Your output must match the data word for word, with every line included.

Material provided:
((

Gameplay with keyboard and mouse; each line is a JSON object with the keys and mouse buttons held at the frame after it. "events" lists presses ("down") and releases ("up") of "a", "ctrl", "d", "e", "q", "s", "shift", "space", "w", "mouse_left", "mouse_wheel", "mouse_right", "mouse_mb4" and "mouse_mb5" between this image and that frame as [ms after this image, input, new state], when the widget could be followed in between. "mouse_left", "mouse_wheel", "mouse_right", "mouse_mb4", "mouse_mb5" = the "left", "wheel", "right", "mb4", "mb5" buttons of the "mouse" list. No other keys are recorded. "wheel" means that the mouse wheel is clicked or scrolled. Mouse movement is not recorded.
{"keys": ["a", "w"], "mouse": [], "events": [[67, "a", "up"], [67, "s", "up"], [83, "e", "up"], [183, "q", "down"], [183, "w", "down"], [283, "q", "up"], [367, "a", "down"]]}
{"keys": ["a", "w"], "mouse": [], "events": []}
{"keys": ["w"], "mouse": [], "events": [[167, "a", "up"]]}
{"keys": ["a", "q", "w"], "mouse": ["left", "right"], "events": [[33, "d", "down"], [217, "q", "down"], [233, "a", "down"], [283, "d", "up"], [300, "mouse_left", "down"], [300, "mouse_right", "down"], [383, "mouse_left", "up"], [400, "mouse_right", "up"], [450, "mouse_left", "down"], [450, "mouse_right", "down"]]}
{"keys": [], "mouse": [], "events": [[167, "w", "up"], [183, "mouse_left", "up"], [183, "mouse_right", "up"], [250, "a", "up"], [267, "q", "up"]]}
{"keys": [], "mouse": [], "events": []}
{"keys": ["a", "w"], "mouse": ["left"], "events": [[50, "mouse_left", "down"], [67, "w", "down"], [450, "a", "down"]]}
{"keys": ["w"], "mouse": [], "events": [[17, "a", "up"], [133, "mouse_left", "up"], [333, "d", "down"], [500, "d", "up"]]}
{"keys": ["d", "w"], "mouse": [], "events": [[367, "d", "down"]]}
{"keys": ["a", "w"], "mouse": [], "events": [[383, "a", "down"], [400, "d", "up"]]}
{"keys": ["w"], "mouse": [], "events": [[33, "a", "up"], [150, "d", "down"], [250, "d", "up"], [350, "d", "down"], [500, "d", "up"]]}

))

Expected output:
Gameplay with keyboard and mouse; each line is a JSON object with the keys and mouse buttons held at the frame after it. "events" lists presses ("down") and releases ("up") of "a", "ctrl", "d", "e", "q", "s", "shift", "space", "w", "mouse_left", "mouse_wheel", "mouse_right", "mouse_mb4" and "mouse_mb5" between this image and that frame as [ms after this image, input, new state], when the widget could be followed in between. "mouse_left", "mouse_wheel", "mouse_right", "mouse_mb4", "mouse_mb5" = the "left", "wheel", "right", "mb4", "mb5" buttons of the "mouse" list. No other keys are recorded. "wheel" means that the mouse wheel is clicked or scrolled. Mouse movement is not recorded.
{"keys": ["a", "w"], "mouse": [], "events": [[67, "a", "up"], [67, "s", "up"], [83, "e", "up"], [183, "q", "down"], [183, "w", "down"], [283, "q", "up"], [367, "a", "down"]]}
{"keys": ["a", "w"], "mouse": [], "events": []}
{"keys": ["w"], "mouse": [], "events": [[167, "a", "up"]]}
{"keys": ["a", "q", "w"], "mouse": ["left", "right"], "events": [[33, "d", "down"], [217, "q", "down"], [233, "a", "down"], [283, "d", "up"], [300, "mouse_left", "down"], [300, "mouse_right", "down"], [383, "mouse_left", "up"], [400, "mouse_right", "up"], [450, "mouse_left", "down"], [450, "mouse_right", "down"]]}
{"keys": [], "mouse": [], "events": [[167, "w", "up"], [183, "mouse_left", "up"], [183, "mouse_right", "up"], [250, "a", "up"], [267, "q", "up"]]}
{"keys": [], "mouse": [], "events": []}
{"keys": ["a", "w"], "mouse": ["left"], "events": [[50, "mouse_left", "down"], [67, "w", "down"], [450, "a", "down"]]}
{"keys": ["w"], "mouse": [], "events": [[17, "a", "up"], [133, "mouse_left", "up"], [333, "d", "down"], [500, "d", "up"]]}
{"keys": ["d", "w"], "mouse": [], "events": [[367, "d", "down"]]}
{"keys": ["a", "w"], "mouse": [], "events": [[383, "a", "down"], [400, "d", "up"]]}
{"keys": ["w"], "mouse": [], "events": [[33, "a", "up"], [150, "d", "down"], [250, "d", "up"], [350, "d", "down"], [500, "d", "up"]]}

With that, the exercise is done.